— The task —
Copy the material below word for word, from the line that contains "19. 04. 2021" down through the line that contains "INVIA MESSAGGIO", and leave the pictures out of your copy.

Collection entries:
§ §

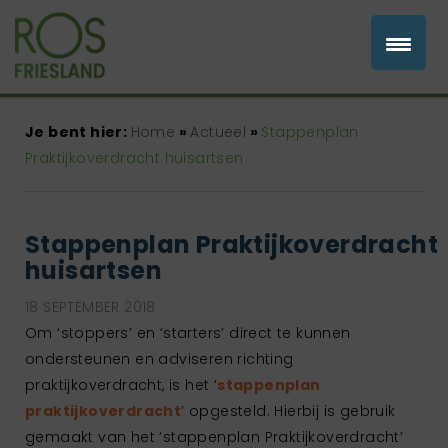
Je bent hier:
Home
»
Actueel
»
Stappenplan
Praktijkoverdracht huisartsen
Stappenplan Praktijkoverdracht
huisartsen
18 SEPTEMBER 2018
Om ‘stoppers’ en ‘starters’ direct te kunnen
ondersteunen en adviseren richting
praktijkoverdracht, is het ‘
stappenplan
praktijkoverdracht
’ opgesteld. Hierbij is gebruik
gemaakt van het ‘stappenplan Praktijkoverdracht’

§ §

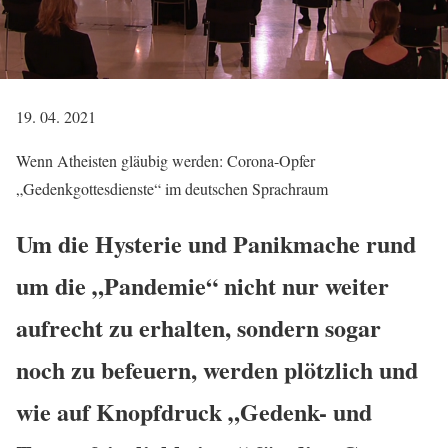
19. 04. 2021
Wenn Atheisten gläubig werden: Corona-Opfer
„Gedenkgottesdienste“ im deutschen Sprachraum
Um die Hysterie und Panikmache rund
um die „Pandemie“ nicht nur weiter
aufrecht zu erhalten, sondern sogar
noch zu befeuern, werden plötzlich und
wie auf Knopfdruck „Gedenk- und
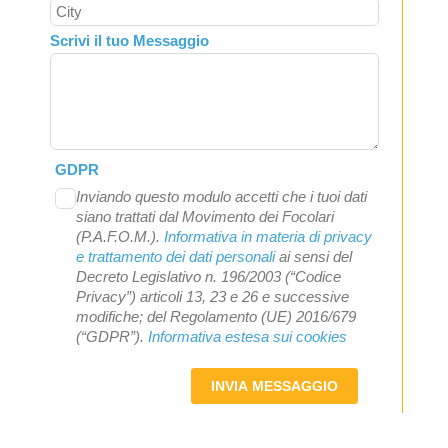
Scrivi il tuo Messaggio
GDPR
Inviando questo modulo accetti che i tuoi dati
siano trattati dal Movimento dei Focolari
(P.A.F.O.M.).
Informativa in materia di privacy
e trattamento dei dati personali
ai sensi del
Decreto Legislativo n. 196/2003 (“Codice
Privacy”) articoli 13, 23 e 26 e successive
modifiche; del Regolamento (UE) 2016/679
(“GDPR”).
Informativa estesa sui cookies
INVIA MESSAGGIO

§ §

— Problem solution —
19. 04. 2021
Wenn Atheisten gläubig werden: Corona-Opfer
„Gedenkgottesdienste“ im deutschen Sprachraum
Um die Hysterie und Panikmache rund
um die „Pandemie“ nicht nur weiter
aufrecht zu erhalten, sondern sogar
noch zu befeuern, werden plötzlich und
wie auf Knopfdruck „Gedenk- und
Scrivi il tuo Messaggio
GDPR
Inviando questo modulo accetti che i tuoi dati
siano trattati dal Movimento dei Focolari
(P.A.F.O.M.).
Informativa in materia di privacy
e trattamento dei dati personali
ai sensi del
Decreto Legislativo n. 196/2003 (“Codice
Privacy”) articoli 13, 23 e 26 e successive
modifiche; del Regolamento (UE) 2016/679
(“GDPR”).
Informativa estesa sui cookies
INVIA MESSAGGIO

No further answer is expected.